AUFGABEN ZUM MATERIAL =
**A)** Erläutern Sie anhand des Textauszugs, weshalb sich Kommissar Marthaler im Jahr 2005 in den Innendienst versetzen ließ.
**B)** Bearbeiten Sie sämtliche Zeilen unter „Datenausschnitte“, indem Sie „opiniones“ überall durch „reseñas“ ersetzen und alles Übrige unverändert lassen. Lassen Sie die Bilder in der Antwort weg.

TEXTAUSZUG =
++++++

Der Mörder, der 1966 in Frankfurt Karin Rosenherz getötet hatte, wurde nicht
gefunden. Den schrecklichen Anblick der ermordeten stadtbekannten
Edel-Prostituierten sollten die Ermittler von damals nicht wieder vergessen.
Ähnlichkeit mit dem Fall Nitribitt drängten sich auf; denn das Opfer hatte
Kontakte zu Frankfurts besseren Kreisen. Ein überaus ehrgeiziger Staatsanwalt,
dem der spektakuläre Fall für seine Karrierepläne willkommen war, führte
bei den Ermittlungen ein strenges Regiment - ohne Erfolg. Vierzig Jahre später
sind einige der Zeugen bereits verstorben, die Spuren aus dem Fall kalt.
Im Jahr 2005 hat sich Kommissar Marthaler, Leiter der Mordkommission, in den
Innendienst versetzen lassen, weil seine Lebensgefährtin Tereza schwanger ist.
Marthaler soll weiter die Mordkommission leiten und ungeklärte Fälle wieder
aufnehmen. Ohne Anordnung des zuständigen Richters überwacht Marthaler aktuell
einen Mann, von dem er hofft, er könnte die Ermittler zum Lösegeld aus einem
Entführungsfall führen.

++++++

DATENAUSSCHNITTE =
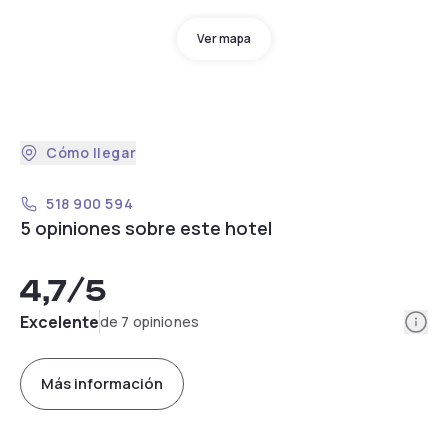
Ver mapa
Cómo llegar
518 900 594
5 opiniones sobre este hotel
4,7
/5
Info
Excelente
de 7 opiniones
Más información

++++++

ERWARTETE ANTWORTEN =
**A)** Kommissar Marthaler ließ sich im Jahr 2005 in den Innendienst versetzen, weil seine Lebensgefährtin Tereza schwanger ist.

**B)**
Ver mapa
Cómo llegar
518 900 594
5 reseñas sobre este hotel
4,7
/5
Info
Excelente
de 7 reseñas
Más información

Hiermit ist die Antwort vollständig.